We have always stressed history and education in our festival activities. When we learned the history of this beautiful 1866 home, we knew we had made a wise decision. The home was built by a Confederate colonel and his wife, one year after the Civil War ended. Colonel William Fulkerson and Cornelia Russell Fulkerson moved from Rogersville, Tennessee, to Jerseyville because there were limited opportunities in the South, and the Russells owned property in St. Louis and Illinois. They became very successful in this area as cattle breeders, and 'Hazel Dell' was built to entertain the cattle buyers and to hold social gatherings for the townspeople. A young boy by the name of Charles M. Russell came often to visit his Aunt Fulkerson. Charles learned to ride at Hazel Dell under the watchful eye of the Colonel, and developed a love of horses. Largely self-taught, Russell is now considered by many to be America's greatest Western artist. There is much more history to share, and a brochure on the home and the farm is now in the planning stages.

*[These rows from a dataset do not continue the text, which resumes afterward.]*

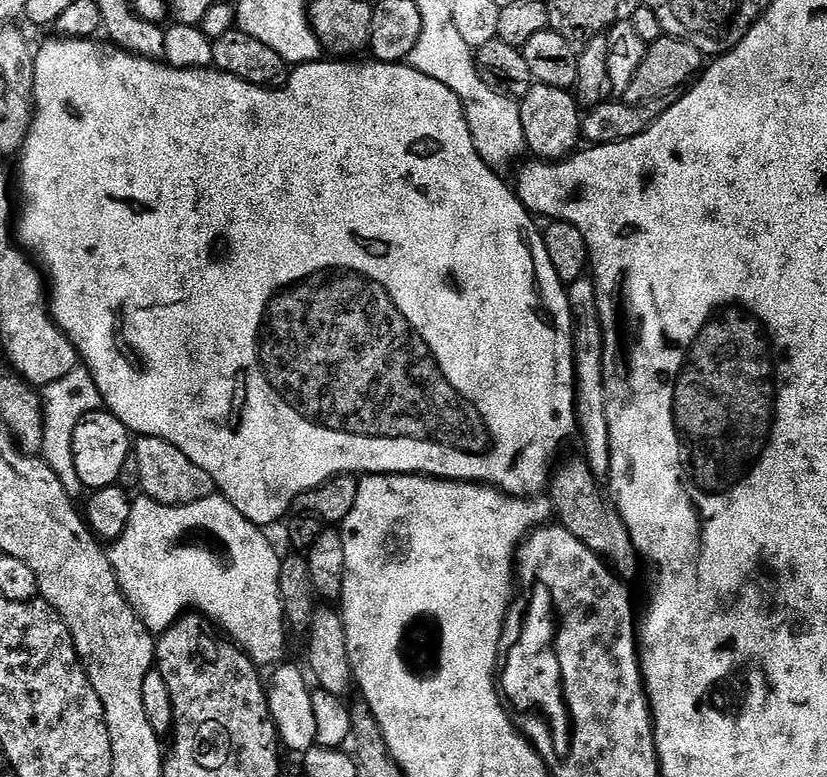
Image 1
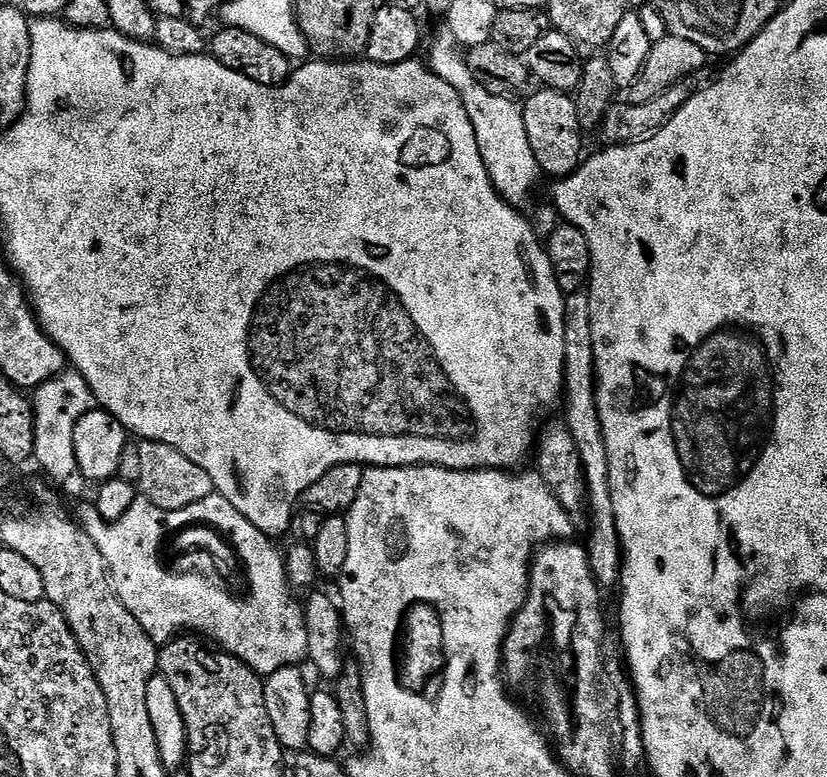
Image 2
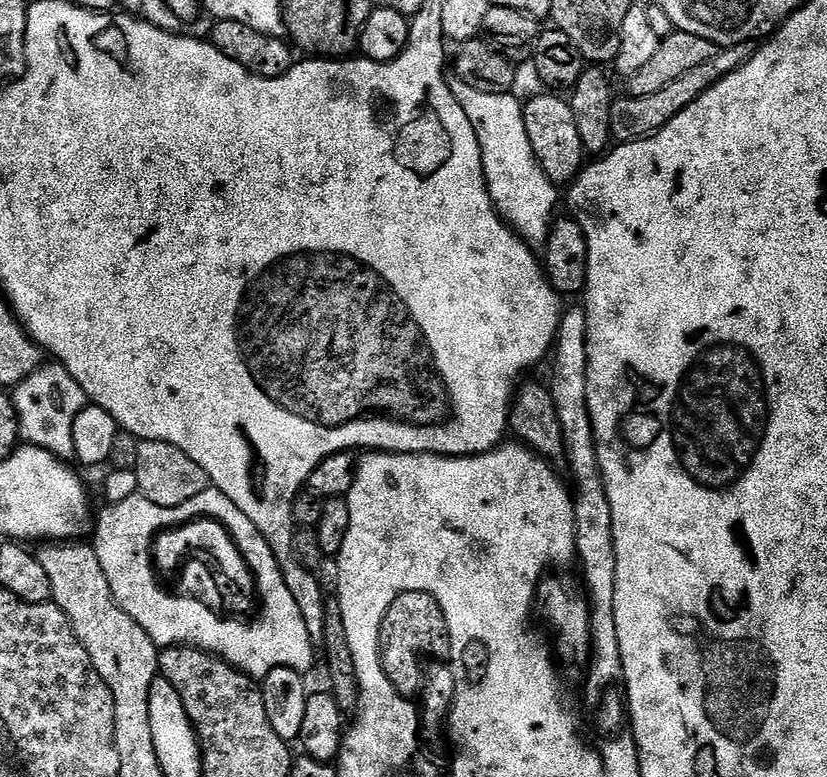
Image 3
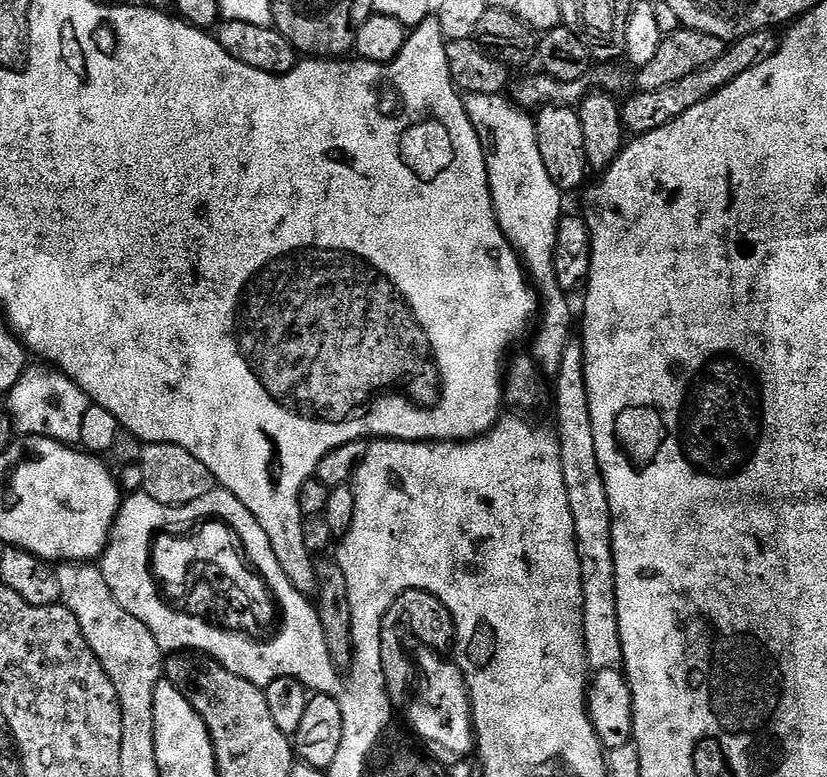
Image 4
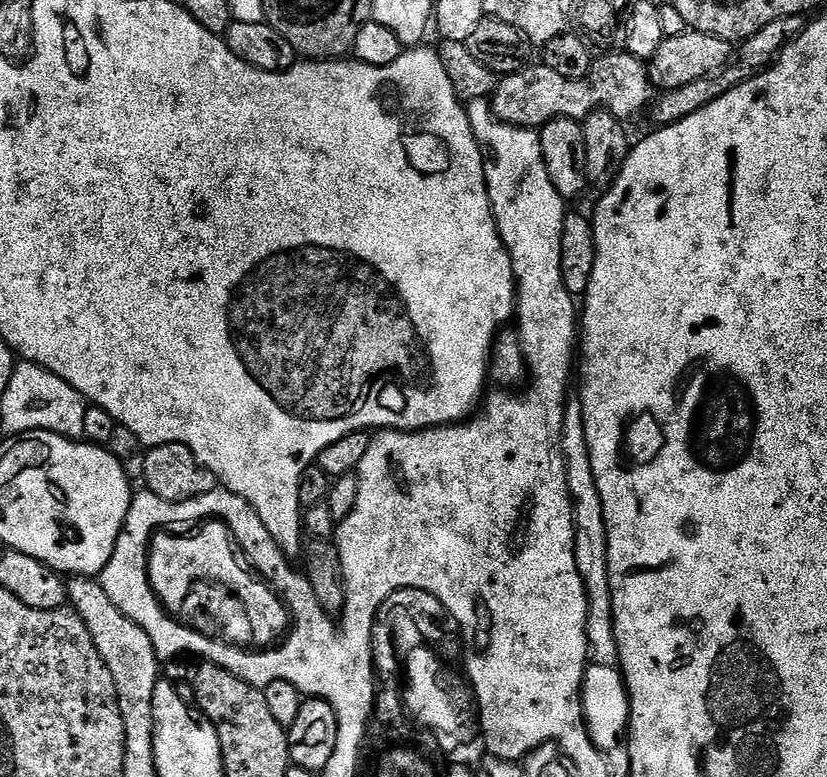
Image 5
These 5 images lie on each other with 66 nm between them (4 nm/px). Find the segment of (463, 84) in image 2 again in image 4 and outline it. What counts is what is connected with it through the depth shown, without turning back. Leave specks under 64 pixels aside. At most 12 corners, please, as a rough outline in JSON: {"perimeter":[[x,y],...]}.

Andy Craig, Vandalia, IL, 'steams up' the 20 HP Canadian Reeves at the Jersey County Victorian Festival last Labor Day weekend.

After some renovation and restoration work, the move from the Moore home in Arcola to Jerseyville began. Then the machinery. We lost track of the number of loads. The steam engines were the most difficult to relocate, especially the Case with the dual wheels. Duane Selby, of Sullivan, Illinois, made many trips to Jerseyville and was invaluable in our relocation efforts. Our mothers and fathers, sisters and brother were all behind us 100 percent, encouraging and assisting us in this very difficult move, 140 miles one way.

The festival grounds needed much work also: fencing taken up, barbed wire removed, trees trimmed, ground leveled, and electrical outlets installed. Our electrical genius, Lloyd Dean of Arthur, Illinois, who also happens to collect gas engines, installed heavy duty electrical boxes all over the festival grounds with all wiring underground. Lloyd assures us there will never be a problem with this set-up!

As time grew closer to Labor Day Weekend and our first festival here in our new location, we all took the approach of 'what's done is done, and the rest will have to wait the Festival will go on!'

And that it did! We had marvelous weather and a great crowd. We have met many wonderful people, some new exhibitors who really take pride in sharing their tractors and engines with others. Mark and Lawrence Berkel of Alton, Illinois, made special efforts to be of assistance to us and made us feel welcome to the area. A dinner held on Sunday night for all our exhibitors was a great success and could not have been successful if it had not been for the local support we received. All segments of the Festival were successful. Andy Craig of Vandalia, Illinois, was the engineer for the Reeves steam engine and plowed up a storm. We need more engineers with Andy's knowledge of steam. The crowd's appreciation was evident.

Ken Wise of Whitehall, Illinois, plowed with his draft horses, and the kids loved the potato plowing and picking up the freshly plowed potatoes. The Civil War Reenactment and encampments stressing living history were well received and enjoyed, as well as the old-time piano playing and entertainment by the band. Several of our food vendors from the Arcola area joined us, but the majority of the vendors were local churches and organizations. The food was delicious with a great variety to choose from. Sutlers, antiques, arts and crafts dealers gave the spectators a good selection of goods to buy, and several raffles were held for a tractor and fire engine by organizations.

The death of a festival The Douglas County Historical Steam Festival, Arcolahas paved the way for the birth of this great new Festival the Jersey County Victorian Festival! The Festival is sponsored by a not-for-profit corporation, Historical Steam and Living History. The Jersey County Victorian Festival will be held every Labor Day Weekend, Saturday through Monday, two miles north of Jerseyville, Illinois, on Route 267, on the 60 acre farm known as ''Hazel Dell.'' We know you will enjoy touring the lovely Fulkerson home, taking a step back in time, and learning 'a little bit' of history.